Russian biomedical centre Gamaleya will be able to offer 10 million Sputnik V vaccine doses in February and March if a deal is reached, and Bharat Biotech will be able to offer 8 million doses of Covaxin in February and another 12 million in March, the ministry said. It said the parties would meet on Friday to discuss the supply deal.
Pazuello's announcement came as Brazil's pandemic death toll approached 230,000 and with a new variant of the virus in the city of Manaus proving to be devastating in a second wave now hammering the jungle city.
While the federally-funded Fiocruz biomedical centre is still awaiting supplies to begin bottling doses of the AstraZeneca vaccine, the Butantan Institute has begun finishing and selling doses of CoronaVac to the Health Ministry.
The South American country on Thursday had registered 9,396,293 total confirmed cases and 228,795 deaths from the virus. It was the third day in a row Brazil reported over 1,200 coronavirus deaths.
India is also exporting doses, including commercial shipments to Brazil and Morocco, and free shipments to the Maldives, Bhutan, Bangladesh and Nepal.
Brazil's government has a deal with AstraZeneca to produce up to 100 million doses of its vaccine locally at Rio de Janeiro's Fiocruz Institute, but the delivery of the active ingredient needed to manufacture them has been plagued by delays from China.
As a result, AstraZeneca agreed to supply the government with 2 million ready-to-use doses made in India. After a major diplomatic effort, that included a letter from Brazil's President Jair Bolsonaro to Indian Prime Minister Narendra Modi, those shots arrived on Friday.
Until now, Brazil's widely criticised vaccine rollout has depended on a shot developed by Sinovac Biotech Ltd vaccine in partnership with Sao Paulo's Butantan Institute.
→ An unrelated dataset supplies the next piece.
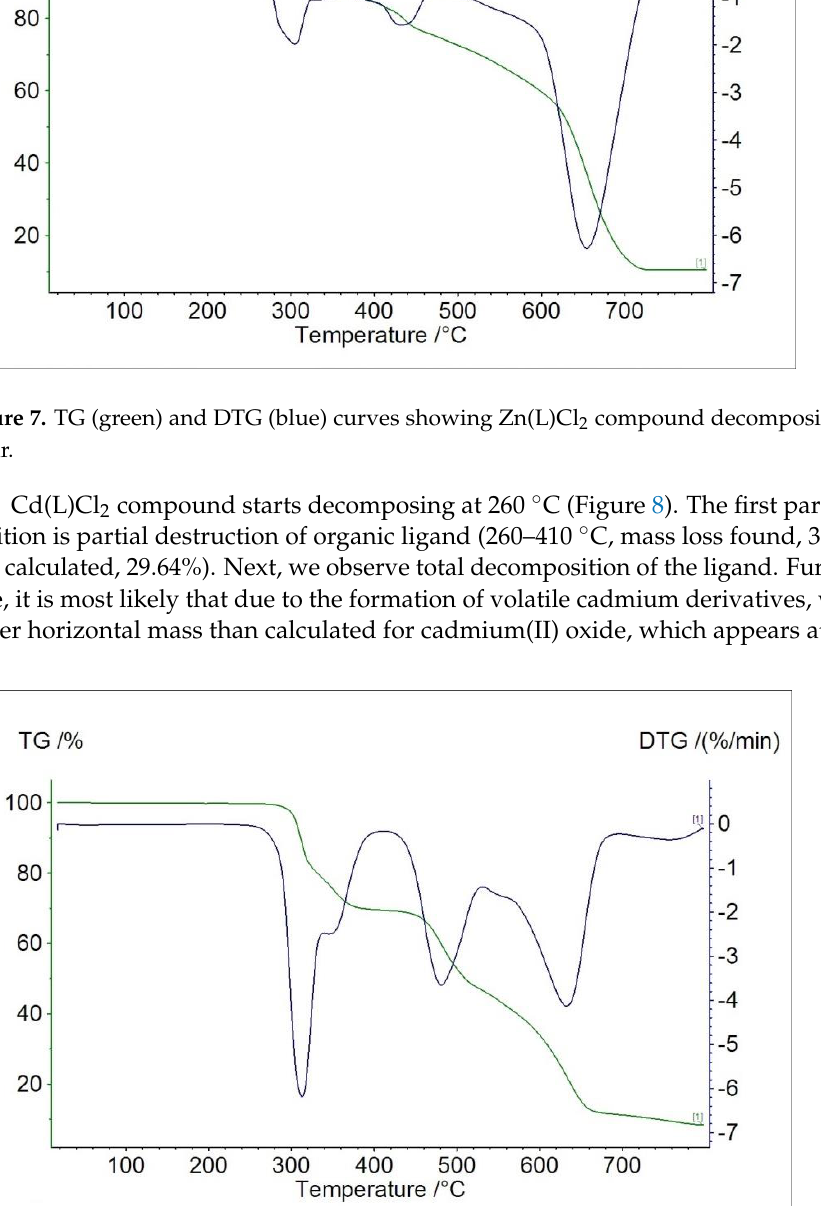
Figure 8. TG (green) and DTG (blue) curves showing Cd(L)Cl 2 compound decomposition pattern in air.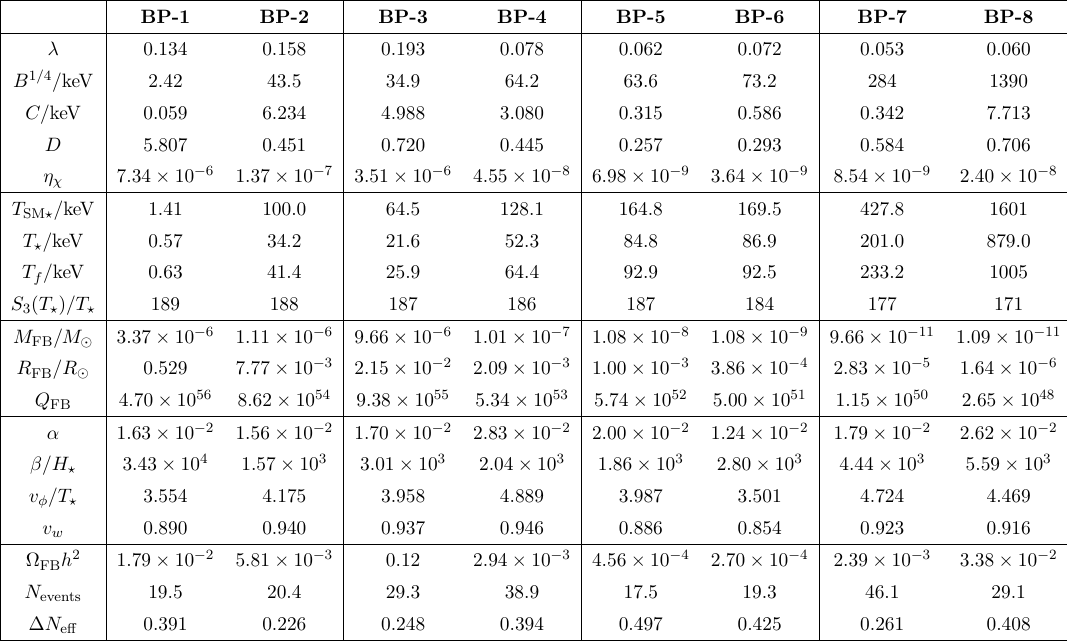
Table 1 . Benchmark points with A = 0 . 1 . N events is the number of microlensing events expected in 70 hours of observation of M31 by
Bolsonaro had previously decried the Chinese shot as being useless, but his government is becoming increasingly reliant on it to tame the world's second most deadly coronavirus outbreak after the United States.
The far-right former army captain is under growing pressure for his handling of the rollout, which has been plagued by delays and a lack of vaccines, just as a brutal second-wave gathers steam.